Vggface2-hq

: Suitable for generative tasks requiring high-resolution facial details.

As facial privacy becomes a global concern, researchers use VGGFace2-HQ to develop reversible de-identification methods. These techniques "scramble" a face to protect identity but allow authorized users to restore the original image using a secret key. Recent studies have achieved success rates as high as for de-identification on this dataset. 3. Face Swapping and Generative Models

Understanding VGGFace2-HQ: The High-Quality Standard for Facial Recognition Research vggface2-hq

When comparing recognition models trained on original vs. HQ:

⚠️ : VGGFace2 is for non-commercial research only. VGGFace2-HQ inherits the same license. Do not redistribute without permission. Recent studies have achieved success rates as high

VGGFace2-HQ is an enhanced, high-resolution version of the original VGGFace2 dataset. While the standard VGGFace2 was lauded for its massive scale and diversity in pose, age, and ethnicity, the "HQ" designation typically indicates that the images have undergone specialized preprocessing to improve their utility for modern AI tasks. Researchers often create HQ versions by applying:

Because the original VGGFace2 is available for non-commercial research, the HQ derivatives usually carry the same license. You can find VGGFace2-HQ via: HQ: ⚠️ : VGGFace2 is for non-commercial research only

This results in a dataset that is smaller in volume than the original but infinitely more valuable for high-resolution training. It effectively solves the "garbage in, garbage out" problem that plaches GAN training, where low-res inputs lead to unstable generator convergence.

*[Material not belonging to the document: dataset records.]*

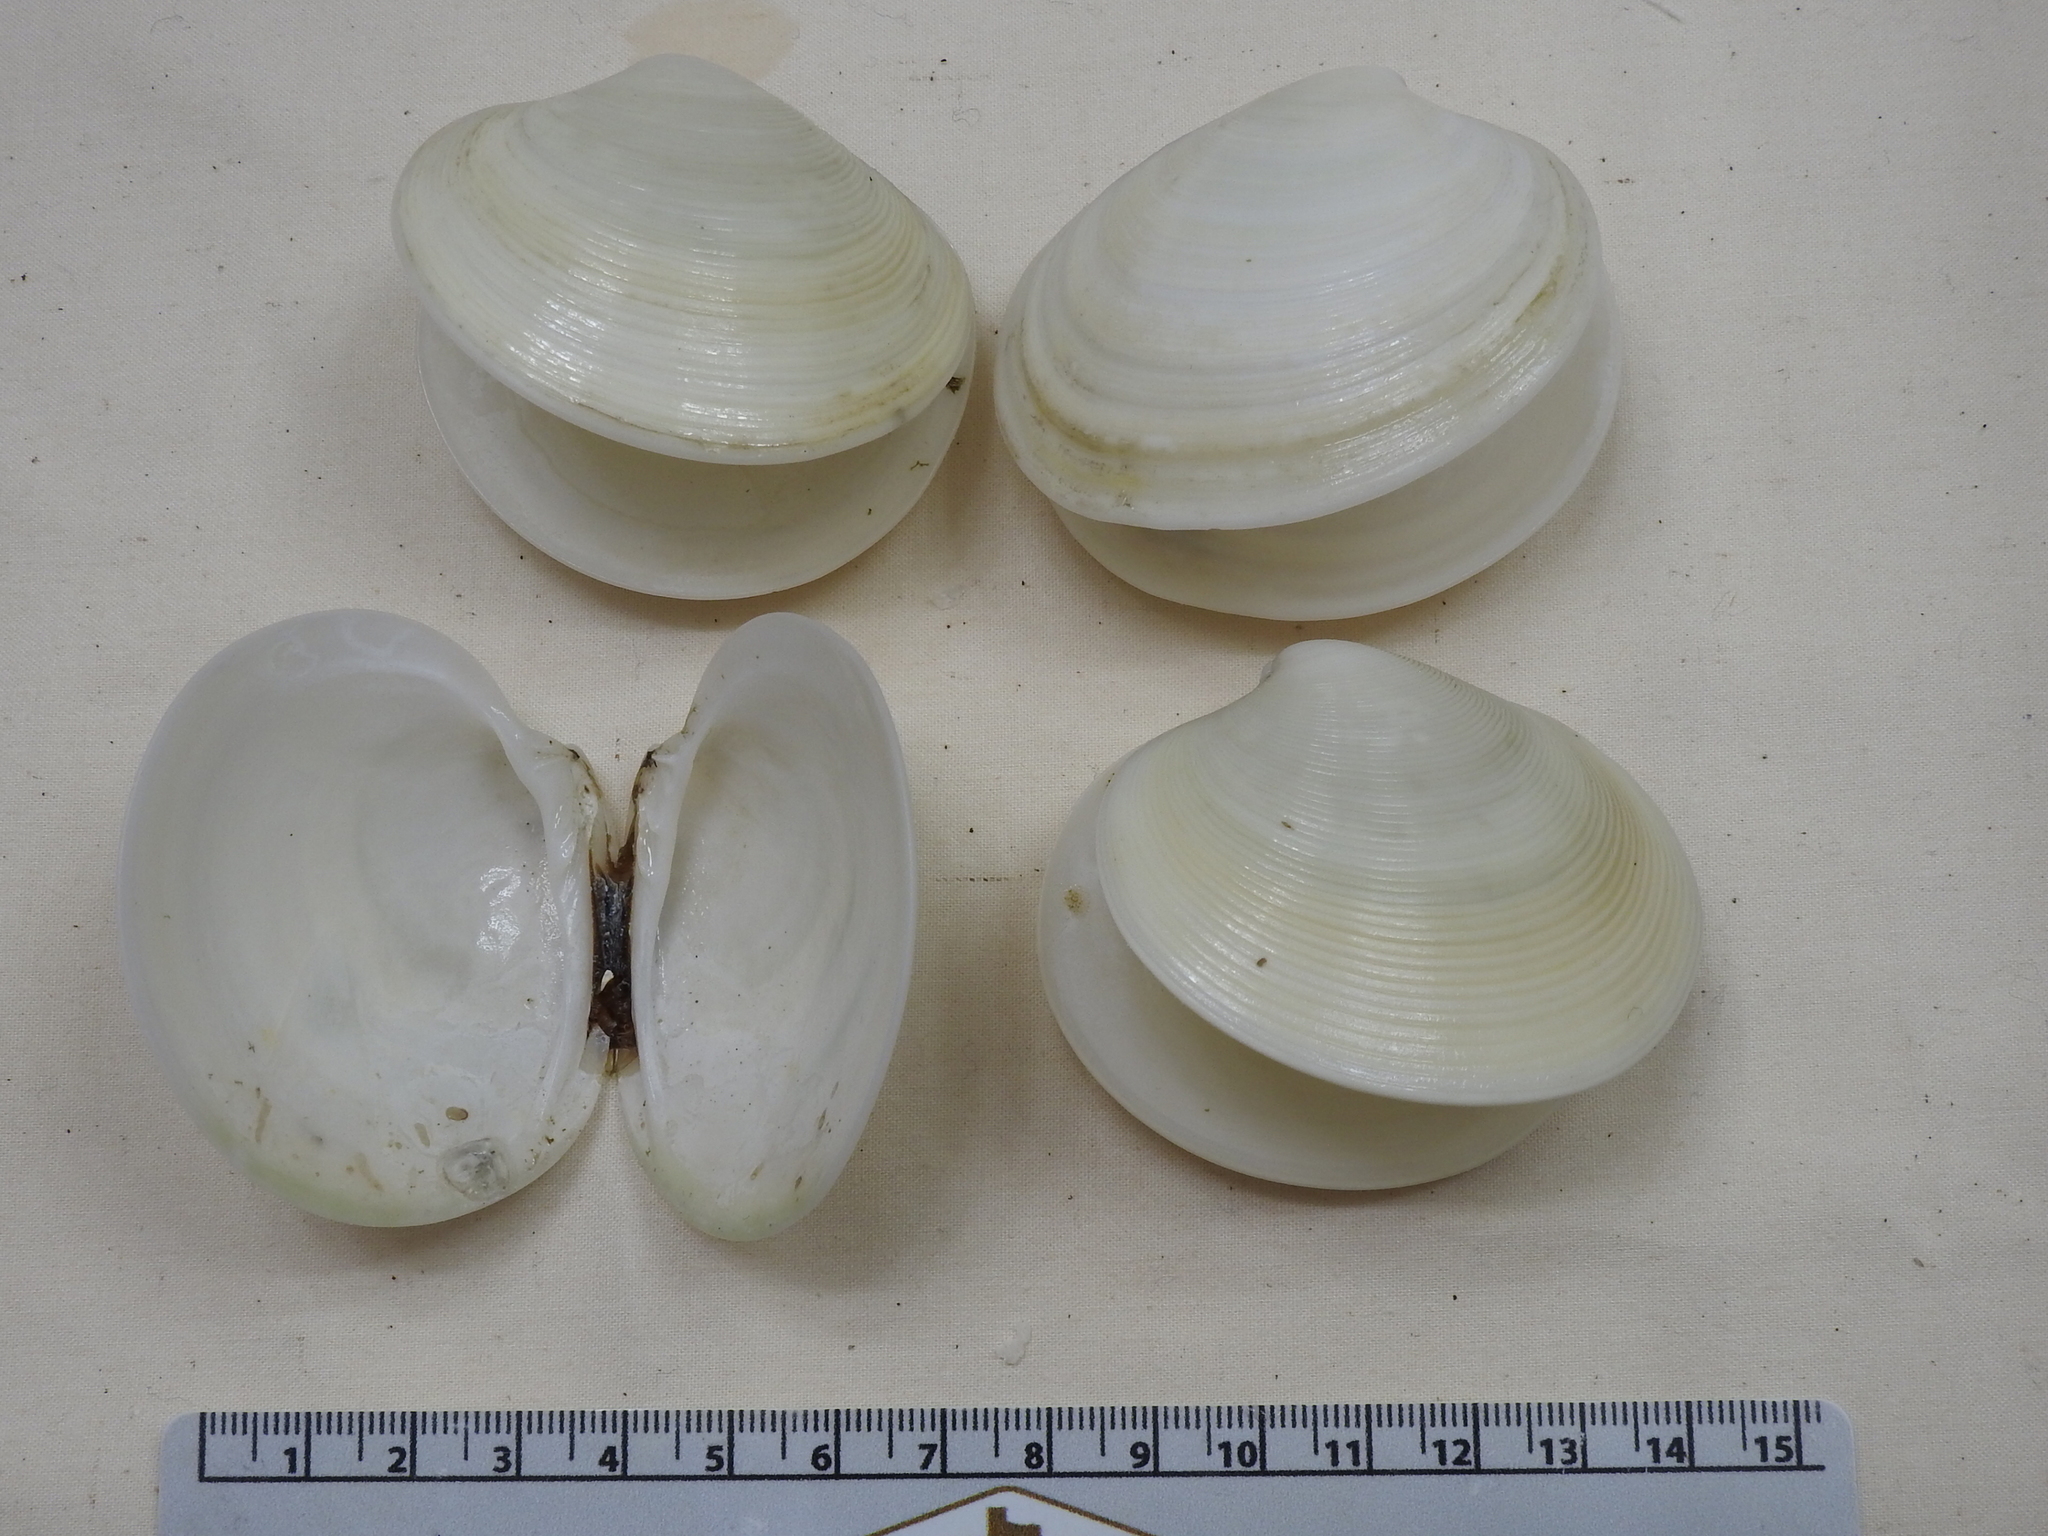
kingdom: Animalia
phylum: Mollusca
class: Bivalvia
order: Venerida
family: Veneridae
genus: Dosinia
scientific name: Dosinia discus
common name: Disk dosinia
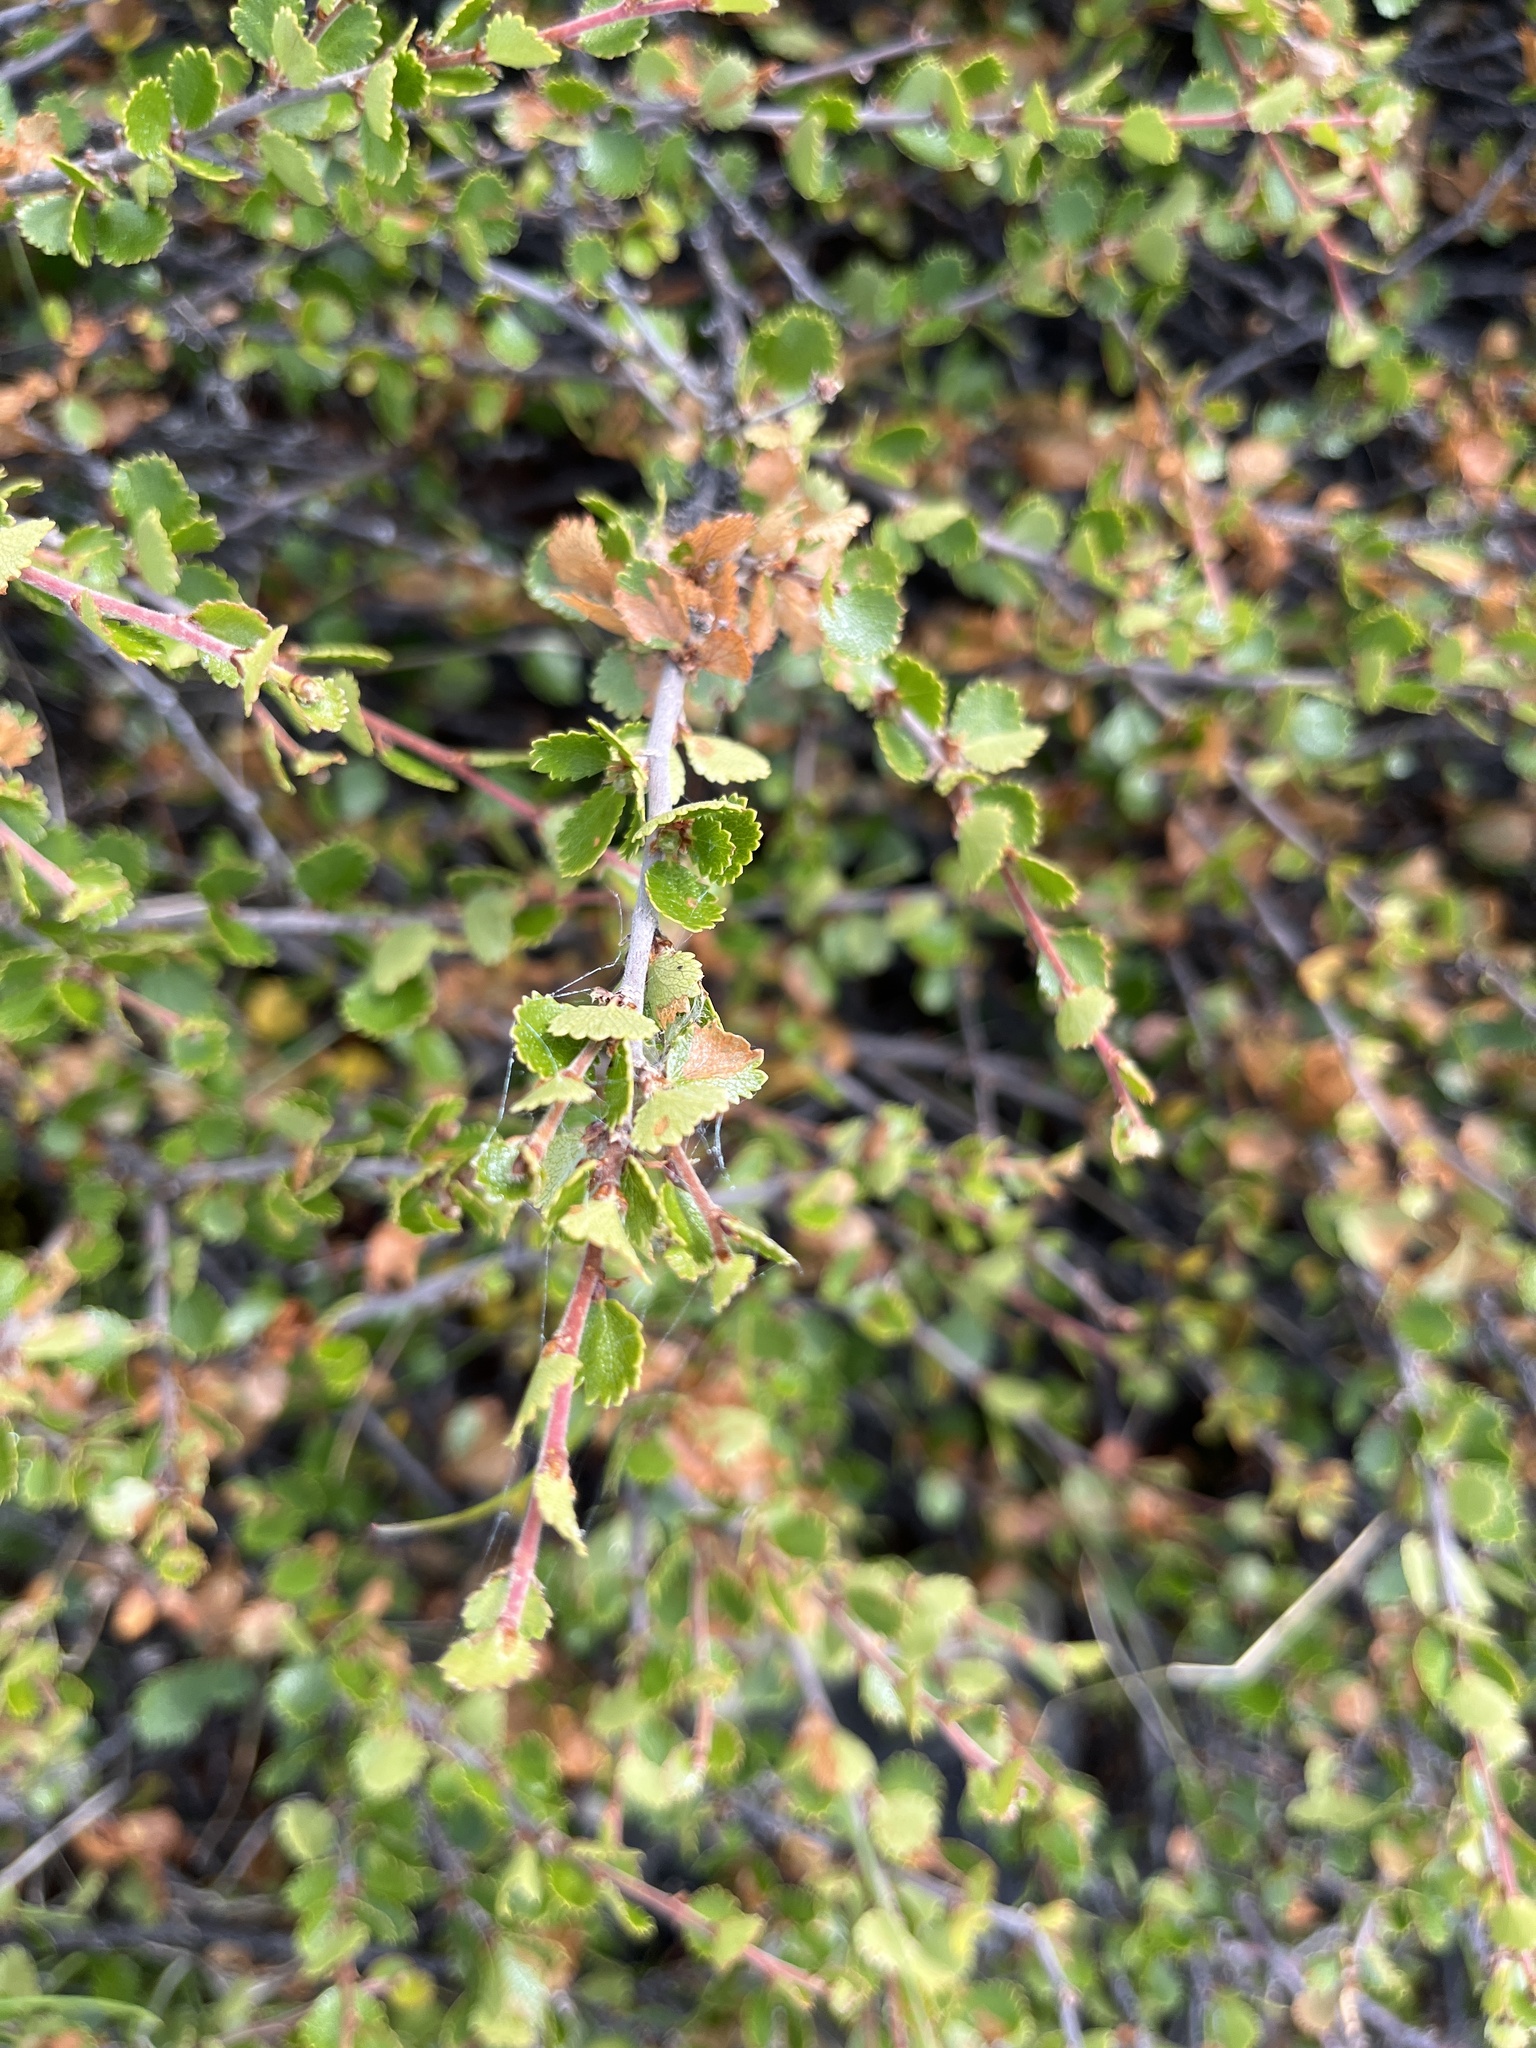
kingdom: Plantae
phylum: Tracheophyta
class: Magnoliopsida
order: Fagales
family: Betulaceae
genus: Betula
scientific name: Betula nana
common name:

Face restoration—the process of upscaling low-resolution security footage or historical photos—relies on "paired" data for training. Researchers use VGGFace2-HQ as the "Ground Truth" (high-res target) and artificially downscale copies to serve as the low-res input. The cleaner the HQ source, the more effective the model becomes at reconstructing fine details like skin texture and eyelashes.